Evolutionary Database Design
Evolutionary design in databases occurs when developers can build and evolve the structure of the database as requirements change over time. Database schemas are abstractions, similar to class hierarchies. As the underlying real world changes, those changes must be reflected in the abstractions developers and DBAs build. Otherwise, the abstractions gradually fall out of synchronization with the real world.
How can architects build systems that support evolution but still use traditional tools like relational databases? The key to evolving database design lies in evolving schemas alongside code. Continuous Delivery addresses the problem of how to fit the traditional data silo into the continuous feedback loop of modern software projects. Developers must treat changes to database structure the same way they treat source code: tested, versioned, and incremental.
DBAs and developers should rigorously test changes to database schemas to ensure stability. If developers use a data mapping tool like an object-relational mapper (ORM), they should consider adding fitness functions to ensure the mappings stay in sync with the schemas.
Developers and DBAs should version database schemas alongside the code that utilizes it. Source code and database schemas are symbiotic — neither functions without the other. Engineering practices that artificially separate these two necessarily coupled things cause needless inefficiencies.
Changes to the database schemas should accrue just as source code changes build up: incrementally as the system evolves. Modern engineering practices eschew manual updates of database schemas, preferring automated migration tools instead.

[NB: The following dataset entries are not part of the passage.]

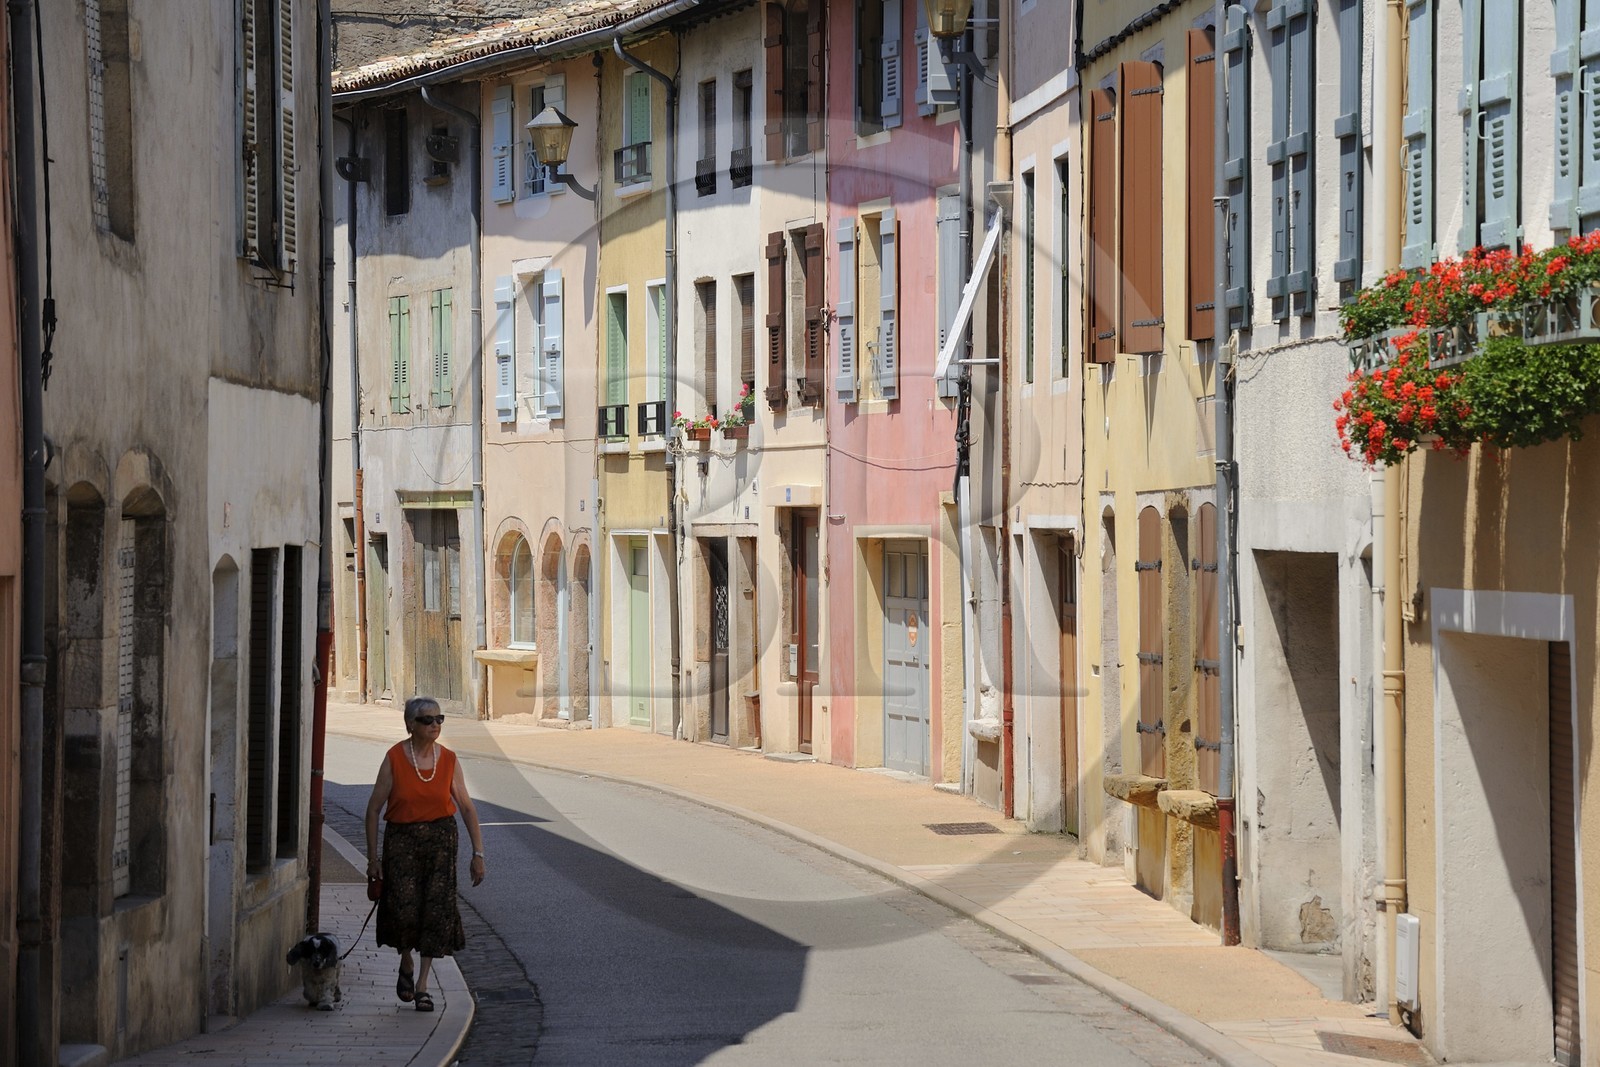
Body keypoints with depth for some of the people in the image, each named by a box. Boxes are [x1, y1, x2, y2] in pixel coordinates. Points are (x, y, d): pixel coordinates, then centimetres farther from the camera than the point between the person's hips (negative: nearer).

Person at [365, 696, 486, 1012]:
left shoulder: (448, 760, 2)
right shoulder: (394, 758, -6)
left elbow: (467, 808, 8)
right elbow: (374, 808, 0)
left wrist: (478, 853, 4)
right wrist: (373, 857, -2)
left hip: (440, 838, 2)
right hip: (401, 839, -2)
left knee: (436, 910, -4)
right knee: (404, 908, -13)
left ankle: (422, 984, 7)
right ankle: (406, 966, 17)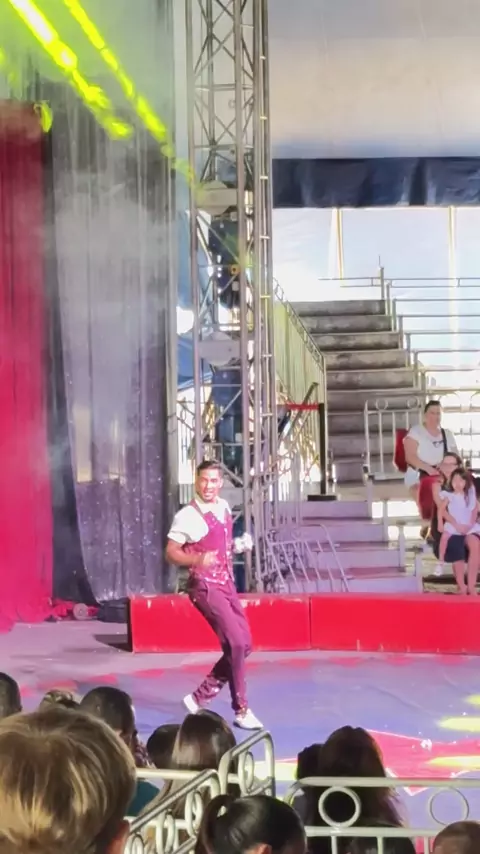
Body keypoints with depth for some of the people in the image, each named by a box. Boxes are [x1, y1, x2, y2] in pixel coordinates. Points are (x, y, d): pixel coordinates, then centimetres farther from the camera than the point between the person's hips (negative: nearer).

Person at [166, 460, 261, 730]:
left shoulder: (224, 507, 7)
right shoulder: (188, 516, -16)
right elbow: (171, 553, -14)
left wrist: (237, 546, 5)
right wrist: (197, 560, -31)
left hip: (227, 583, 8)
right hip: (206, 586, -8)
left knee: (244, 644, 7)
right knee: (236, 643, -14)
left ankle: (201, 696, 18)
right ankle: (241, 710, -4)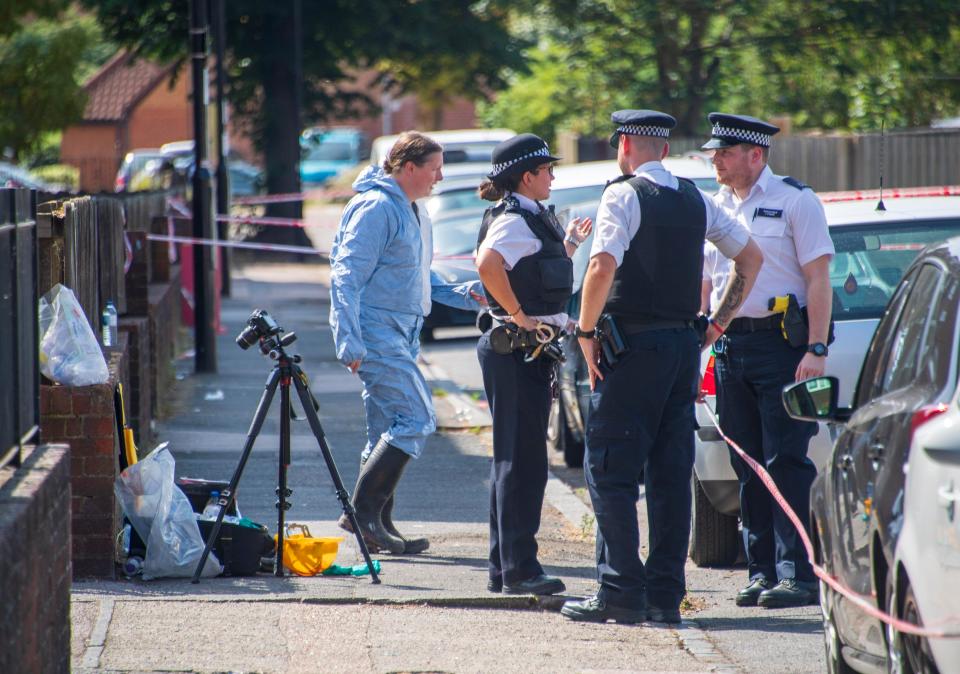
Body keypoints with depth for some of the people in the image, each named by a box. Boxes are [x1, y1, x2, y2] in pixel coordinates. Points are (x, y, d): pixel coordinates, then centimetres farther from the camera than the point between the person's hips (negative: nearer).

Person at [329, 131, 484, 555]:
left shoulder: (413, 212, 18)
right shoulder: (376, 208, -13)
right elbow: (346, 277, -18)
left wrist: (461, 295, 12)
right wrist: (349, 342, -23)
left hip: (400, 336, 10)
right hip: (376, 334, -10)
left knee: (389, 429, 11)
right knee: (416, 419, -15)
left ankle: (377, 524, 15)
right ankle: (363, 511, -13)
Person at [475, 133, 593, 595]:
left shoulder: (532, 218, 17)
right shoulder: (514, 220, -15)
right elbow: (488, 263, -34)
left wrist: (568, 244, 24)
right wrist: (518, 314, -27)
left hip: (531, 350, 10)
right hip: (516, 350, -10)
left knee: (515, 458, 13)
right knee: (522, 458, -8)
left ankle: (505, 567, 18)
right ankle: (518, 569, -6)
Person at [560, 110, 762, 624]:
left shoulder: (623, 195, -9)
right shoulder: (696, 200, 12)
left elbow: (603, 265, -22)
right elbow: (751, 257, 19)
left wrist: (586, 332, -11)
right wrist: (717, 323, 20)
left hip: (634, 345, -6)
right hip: (685, 343, 6)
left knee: (610, 471, -2)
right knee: (671, 474, 8)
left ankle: (621, 592, -8)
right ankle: (666, 594, 8)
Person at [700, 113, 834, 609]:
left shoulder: (795, 200, -3)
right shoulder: (714, 207, 15)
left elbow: (819, 279, -7)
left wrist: (816, 350, -15)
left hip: (782, 344, -6)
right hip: (730, 345, 6)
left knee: (787, 462, -9)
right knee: (748, 466, 6)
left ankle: (798, 573, -9)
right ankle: (763, 571, 11)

Database migration tools are utilities that allow developers (or DBAs) to make small, incremental changes to a database that are automatically applied as part of a deployment pipeline. They exist along a wide spectrum of capabilities from simple command-line tools to sophisticated proto-IDEs. When developers need to make a change to a schema, they write small delta scripts, as illustrated in Example 5-1.
Example 5-1. A simple database migration_
CREATE TABLE customer (
id BIGINT GENERATED BY DEFAULT AS IDENTITY (START WITH 1) PRIMARY
firstname VARCHAR(60), lastname VARCHAR(60)

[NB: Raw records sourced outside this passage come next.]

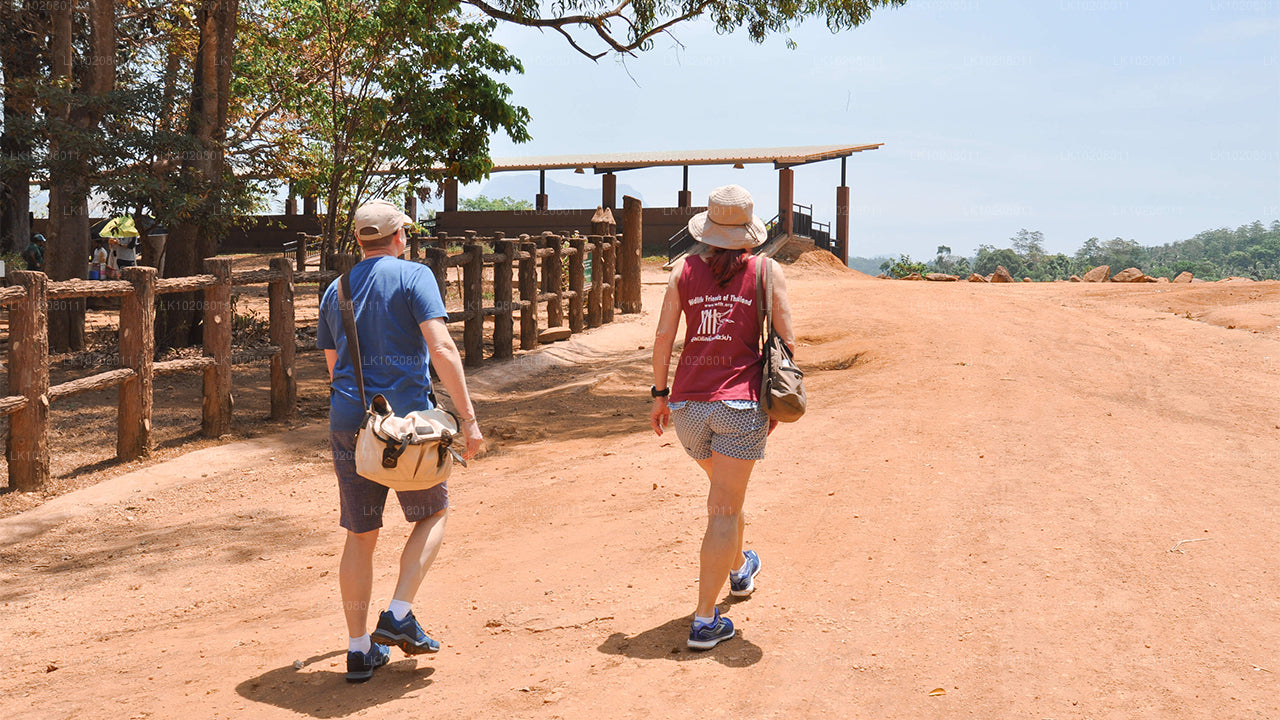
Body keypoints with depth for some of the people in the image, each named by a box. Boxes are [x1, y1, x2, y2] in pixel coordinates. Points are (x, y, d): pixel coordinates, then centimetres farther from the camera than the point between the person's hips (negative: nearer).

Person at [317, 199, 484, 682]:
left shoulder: (335, 292, 15)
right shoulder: (413, 276, -3)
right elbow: (441, 348, -14)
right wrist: (468, 418, -15)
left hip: (348, 424, 5)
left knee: (360, 535, 13)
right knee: (433, 514, 16)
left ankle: (359, 650, 16)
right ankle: (398, 616, 4)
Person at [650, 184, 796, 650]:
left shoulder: (685, 270, 4)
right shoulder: (767, 271, 0)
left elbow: (663, 336, 2)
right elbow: (785, 342, -3)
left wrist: (659, 393, 11)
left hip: (688, 402, 4)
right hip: (741, 403, -3)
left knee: (724, 491, 27)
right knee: (724, 511, 0)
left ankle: (738, 571, 50)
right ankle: (704, 622, -1)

The migration tool takes the SQL snippet shown in Example 5-1 and automatically applies it to the developer’s instance of the database. If the developer later realizes they forgot to add date of birth rather than change the original migration, they can create a new one that modifies the original structure, as shown in Example 5-2.
Example 5-2. Adding date of birth to existing table using a migration_
ALTER TABLE customer ADD COLUMN dateofbirth DATETIME;
ALTER TABLE customer DROP COLUMN dateofbirth;
In Example 5-2, the developer modifies the existing schema to add a new column. Some migration tools support undo capabilities as well. Supporting undo allows developers to easily move forward and backward through the schema versions. For example, suppose a project is on version 101 in the source code repository and needs to return to version 95. For the source code, developers merely check out version 95 from version control. But how can they ensure the database schema is correct for version 95 of the code? If they use migrations with undo capabilities, they can “undo” their way backwards to version 95 of the schema, applying each migration in turn to regress back to the desired version.

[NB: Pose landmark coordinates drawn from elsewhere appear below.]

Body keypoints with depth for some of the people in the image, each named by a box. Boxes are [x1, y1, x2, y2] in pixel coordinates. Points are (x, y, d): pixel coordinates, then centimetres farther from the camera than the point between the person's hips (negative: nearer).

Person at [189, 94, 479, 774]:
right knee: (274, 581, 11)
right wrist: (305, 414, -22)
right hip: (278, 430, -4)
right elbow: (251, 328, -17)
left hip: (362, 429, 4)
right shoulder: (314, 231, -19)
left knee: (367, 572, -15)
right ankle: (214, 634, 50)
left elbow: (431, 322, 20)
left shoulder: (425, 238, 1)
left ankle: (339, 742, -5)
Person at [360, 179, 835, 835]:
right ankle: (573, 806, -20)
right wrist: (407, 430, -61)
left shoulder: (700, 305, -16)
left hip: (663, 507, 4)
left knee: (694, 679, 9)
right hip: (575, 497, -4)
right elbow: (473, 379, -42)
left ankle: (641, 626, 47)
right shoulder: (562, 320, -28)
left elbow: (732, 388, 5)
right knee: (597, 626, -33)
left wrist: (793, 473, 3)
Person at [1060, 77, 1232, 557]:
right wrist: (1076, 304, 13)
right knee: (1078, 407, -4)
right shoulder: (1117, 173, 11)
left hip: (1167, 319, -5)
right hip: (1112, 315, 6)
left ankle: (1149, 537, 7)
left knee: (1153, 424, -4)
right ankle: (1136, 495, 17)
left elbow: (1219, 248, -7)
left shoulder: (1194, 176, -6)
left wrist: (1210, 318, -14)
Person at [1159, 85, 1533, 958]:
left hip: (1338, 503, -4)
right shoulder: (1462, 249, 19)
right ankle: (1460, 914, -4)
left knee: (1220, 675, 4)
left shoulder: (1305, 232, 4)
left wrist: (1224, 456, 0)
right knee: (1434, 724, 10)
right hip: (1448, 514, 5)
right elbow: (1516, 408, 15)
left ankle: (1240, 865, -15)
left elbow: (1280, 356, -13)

However, most teams have moved away from building undo capabilities for three reasons. First, if all the migrations exist, developers can build the database just up to the point they need without backing up to a previous version. In our example, developers would build from 1 to 95 to restore version 95. Second, why maintain two versions of correctness, both forward and backward? To confidently support undo, developers must test the code, sometimes doubling the testing burden. Third, building comprehensive undo sometimes presents daunting challenges. For example, imagine that the migration dropped a table — how would the migration script preserve all data in the case of an undo operation?
Once developers have run migrations, they are considered immutable — changes are modeled after double-entry bookkeeping. For example, suppose that Danielle the developer ran the migration in Example 5-2 as the 24th migration on the project. Later, she realizes dateofbirth isn’t needed after all. She could just remove the 24th migration, and the end result on the table is no column. However, any code written between the time Danielle ran the migration and now assumes the presence of the dateofbirth column, and will no longer work if for some reason the project needs to back up to an intermediate point (e.g., to fix a bug). Instead, to remove the no-longer needed column, she runs a new migration that removes the column.
Database migrations allow both database admins and developers to manage changes to schema and code incrementally, by treating each as parts of a whole. By incorporating database changes into the deployment pipeline feedback loop, developers have more opportunities to incorporate automation and earlier verification into the project’s build cadence.